London - Mohamed Salah has hogged the headlines this season, but as Liverpool's 5-1 demolition of Brighton and Hove Albion demonstrated, he is but one component in a scintillating attacking armada.
Salah took a back seat at the Amex Stadium on Saturday, contenting himself with an assist as Roberto Firmino scored twice and Philippe Coutinho found the net with a delightful free-kick beneath the jumping Brighton wall.
With five wins in their last six games, Liverpool have returned to the Premier League top four for the first time since August.
Their one misstep in recent weeks was the 3-3 draw at Sevilla in the Champions League, in which their failure to protect a 3-0 lead left them requiring at least a point at home to Spartak Moscow on Wednesday to reach the last 16.
But having scored 25 goals in their last eight games in all competitions, Liverpool are playing with as much verve and confidence as in any previous phase of manager Jurgen Klopp's two-year tenure.
Liverpool's display at Brighton moved beaten manager Chris Hughton to dub Klopp's side "the best team we have played this season", despite his men having also lost 2-0 to Pep Guardiola's runaway league leaders Manchester City.
Although Klopp's team struggled to beat some of the league's lesser lights last season, he downplayed their performance on the south coast, saying it had simply been a case of "doing the job".
The German was more forthcoming in his praise of Brazilian forward Firmino, who finished off two superb counter-attacks to take his tally of goals for the season to 11 in all competitions.
"Roberto scored twice, but what he did around these goals is what excites me the most, to be honest," Klopp told the Liverpool Echo newspaper.
"In all the counter-attacks, pretty much, he won the ball. By being here, by being a little annoying - a little foot, a little toe - that for us is important.

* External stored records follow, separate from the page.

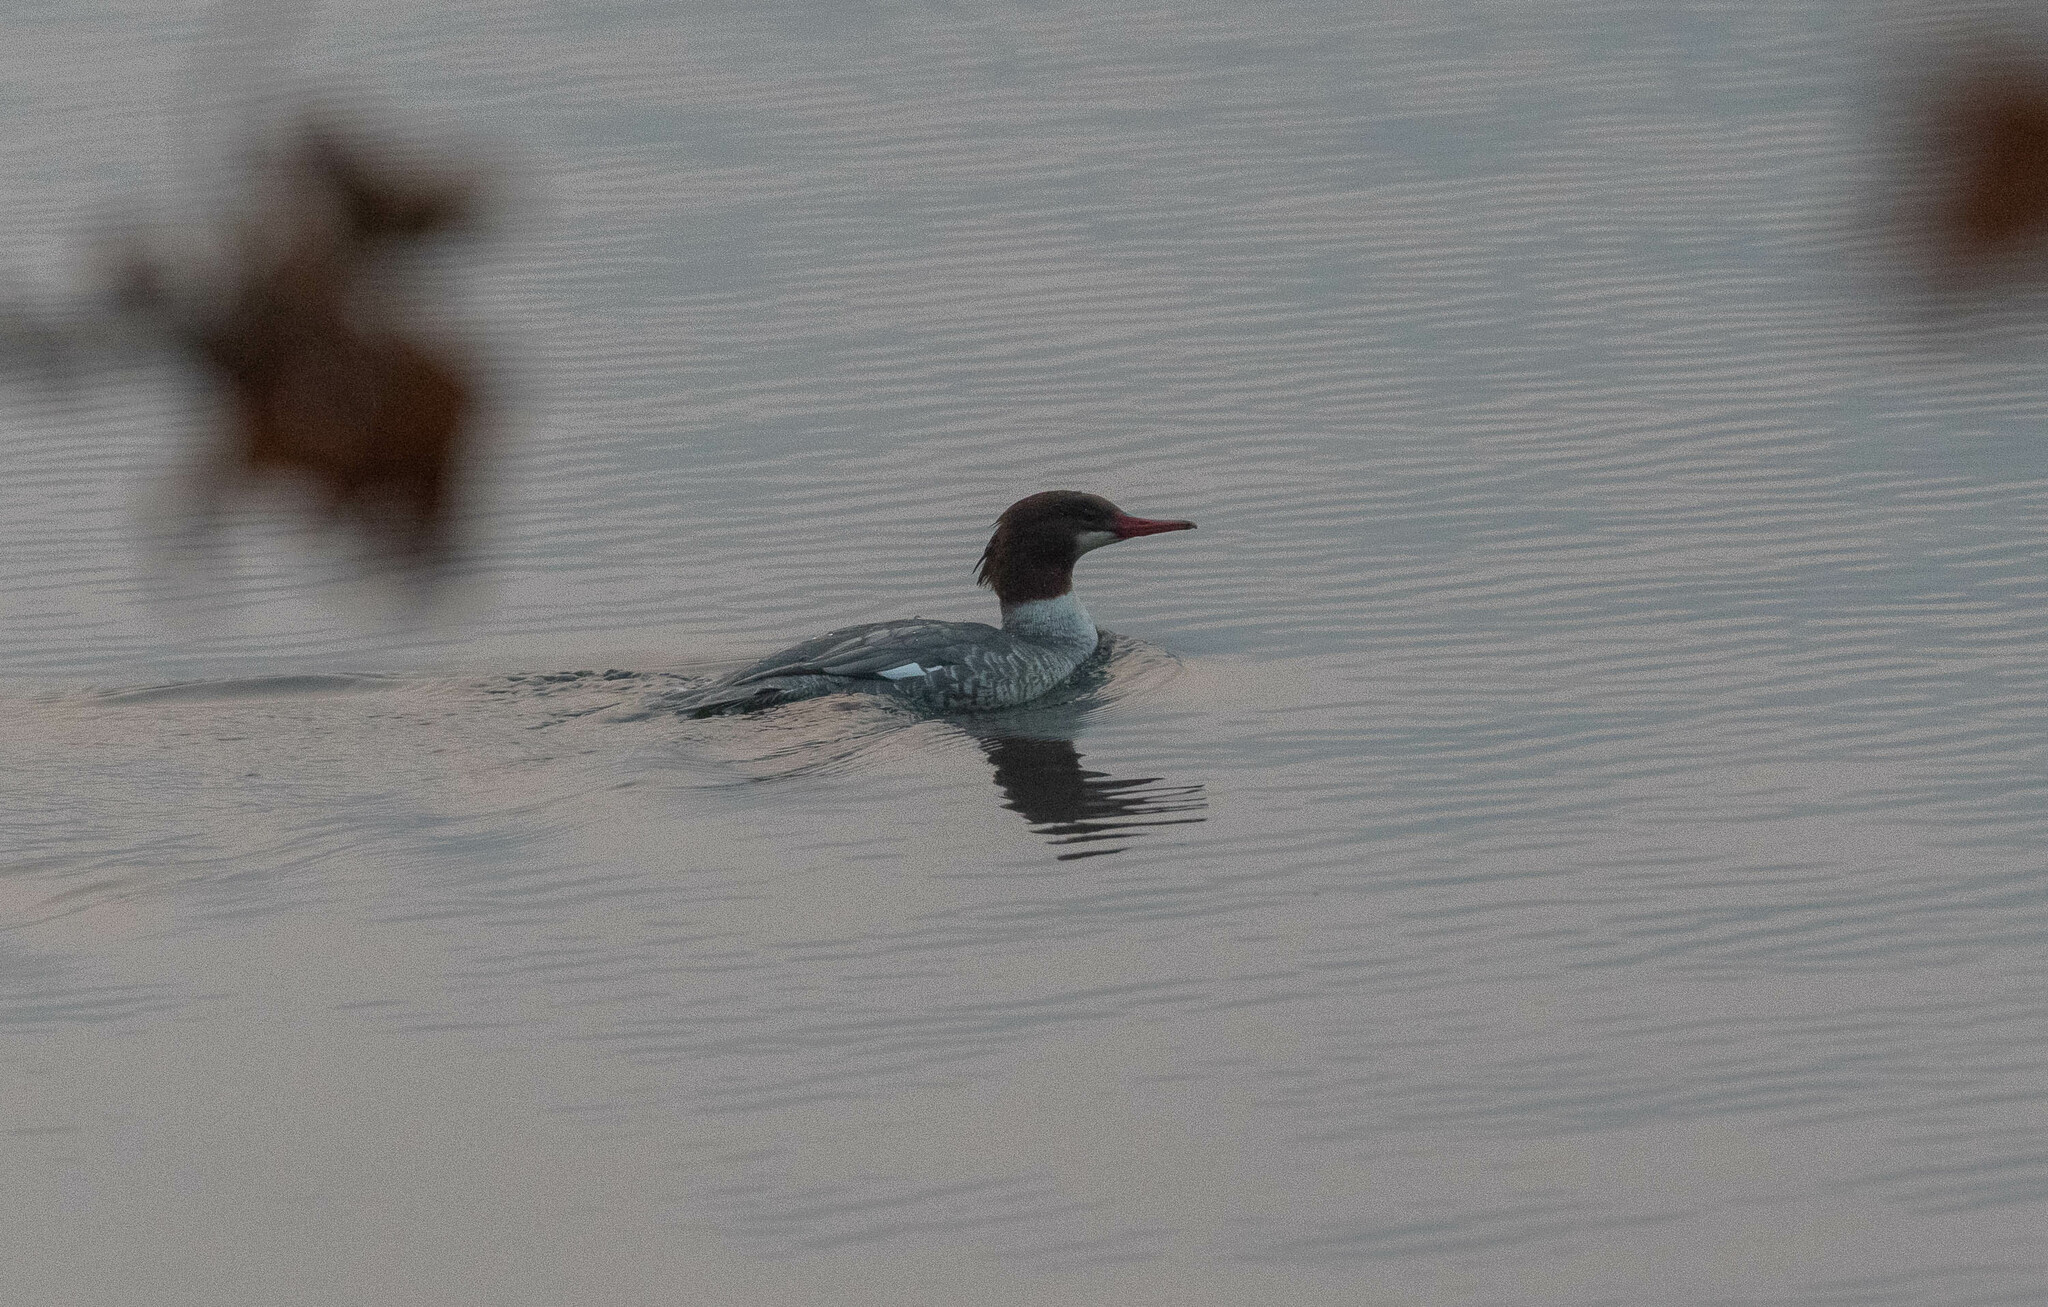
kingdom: Animalia
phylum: Chordata
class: Aves
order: Anseriformes
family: Anatidae
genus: Mergus
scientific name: Mergus merganser
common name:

"With all the rest around him, you need to get used to it. They are all different and all good. I really like these players. That's why they are here."
Coutinho, for now, appears to have put his aborted close-season move to Barcelona behind him, his artful free-kick bringing him a sixth league goal.
Salah continues to dazzle, having surpassed former Liverpool luminaries such as Robbie Fowler, Fernando Torres and Luis Suarez by scoring 12 goals in his first 15 Premier League appearances for the club.
Klopp could even afford the luxury of leaving Sadio Mane, the final member of his 'Fab Four' of attackers, on the bench, ensuring the Senegalese flier will be primed for action against Spartak.
Liverpool have maintained their form despite injury problems in defence that obliged Klopp to align midfielders Emre Can and Georginio Wijnaldum as makeshift centre-backs in an experimental back three at Brighton.
They have also become more robust defensively, having shipped only three goals in their last six league games - one of which was a Brighton penalty, another a fluke by Chelsea's Willian - compared to 13 in the previous six.
Liverpool's momentum has not been affected by the fact Klopp has made 54 changes to his starting line-up in the Premier League this season, which is more than any other manager.
By regularly shuffling his pack, Klopp seems determined to avoid a repeat of last season's January slump, when a worn-out team won just once in 10 games, fatally compromising their objectives for the season.
Eleven months on, with their array of attackers in clinical form, Liverpool appear to be in much finer fettle.